“A growing number of women are serving in the US military. In 2008, 11% of Veterans from the Afghanistan and Iraq military operations were women. These numbers are expected to keep rising. In fact, women are the fastest growing group of Veterans” (National Center for PTSD). While this number continues to grow, women face challenges that routinely place them at risk for victimization and isolation while deployed. Additionally, reintegrating successfully to their home communities proves extremely difficult as female veterans often face systems that remain primarily male centered in their service delivery for historical and societal reasons. Although women have served in the U.S. military since the Revolutionary War, it wasn’t until 1988 that the VA began offering medical and mental health services to female veterans. A manager from a clinic dedicated to female veterans at the VA Medical Center in Salt Lake City said “the legacy of that exclusion is still being felt today” (Salt Lake Tribune, 2011)

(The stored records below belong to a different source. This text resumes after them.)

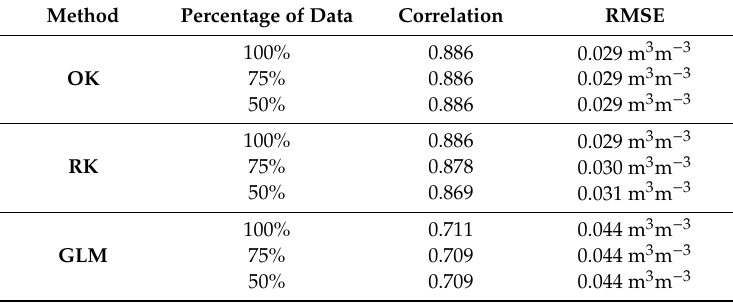
Table 2. Cross-validation outputs for OK, RK, and GLM, and all predicted and observed values along the 153 monthly layers.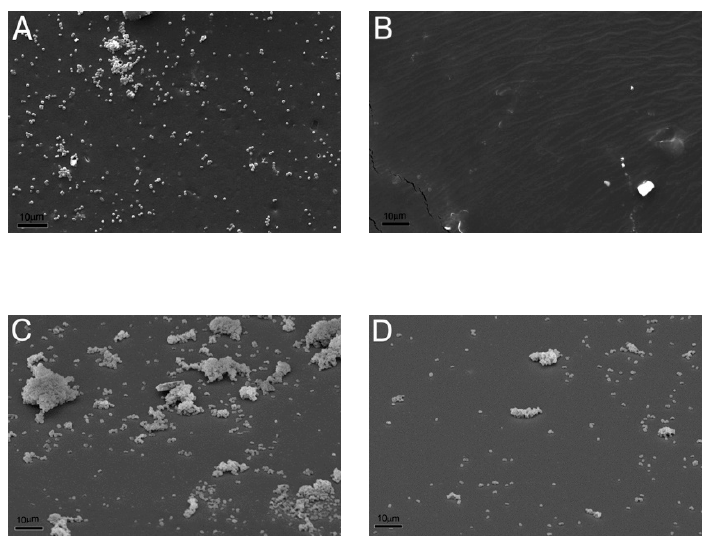
Figure 9. Initial bacterial adhesion after 30 min incubation on PEUA ( A ) and PEUA-PEG 30 ( B ). Biofilm formation after 24 h incubation on PEUA ( C ) and PEUA-PEG 30 ( D ). Scale bar = 10 µm.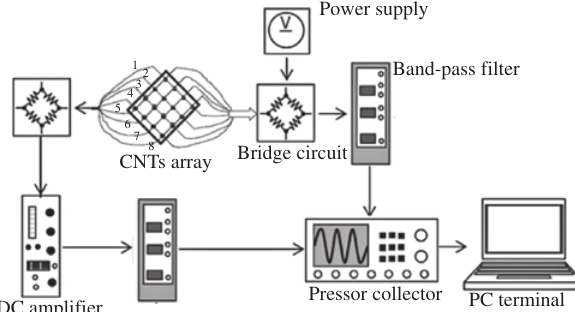
Figure 5: The stress measurement system of 3-D braided compos- ites using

Women also face higher rates of homelessness in comparison to their male counterparts. “Not only are returning service women nearly four times as likely as men to become homeless, but roughly 40% of those who experience homelessness also report having been sexually assaulted while in the military” (Natelson, 2010).
Significant progress has been made towards simplifying the process for applying for benefits in the case of returning veterans who suffer from PTSD through the new PTSD regulations (US Department of Veterans Affairs, 2010); however, these new regulations still fall short in meeting the needs of those whose source of PTSD is military sexual trauma related, the majority of whom are women. “Among the most pervasive stressors experienced by military women are incidents of sexual assault and harassment. By some accounts, nearly a third of female veterans report episodes of sexual assault during military service, while 71 to 90 percent report experiences of sexual harassment. These experiences are closely associated with PTSD in a variety of studies; in fact, military sexual assault is a stronger predictor of PTSD among women veterans than combat history” (Natelson’s, 2009; Murdoch et. al, 2003).
Within the context of violence against women, this is a matter of growing concern for anti-violence advocates. Responding to the needs of female veterans who experience domestic and sexual violence is among the services that many local community programs will likely be providing in the near future. For some programs across the country, this is already taking place. As we honor these service members and veterans, we need to understand the dynamics surrounding violence that come into play when working with this population. What follows are things to consider:
- What may be some of the co-occurring issues unique to these survivors?
- Are female service members and veterans at a higher risk for victimization?
- What are the challenges faced by female veterans/survivors who are also mothers?
We compiled resources that are expected to grow over time, as more information continues to emerge in response to these needs. Included here are are testimonies, news articles, online tools, research papers and other related materials. However, one of our goals with this section of the collection is to highlight the paucity of research and funding opportunities specifically devoted to address the needs of female service members and veterans at this point in time. The few isolated efforts taking place at the national level and within some communities are currently not enough to respond to the needs of female service members and veterans. Without the institutionalization of effective interventions designed to prevent violence and address the trauma experienced by these veterans and service members, they will likely continue to be at risk for ongoing victimization and further physical and psychological harm.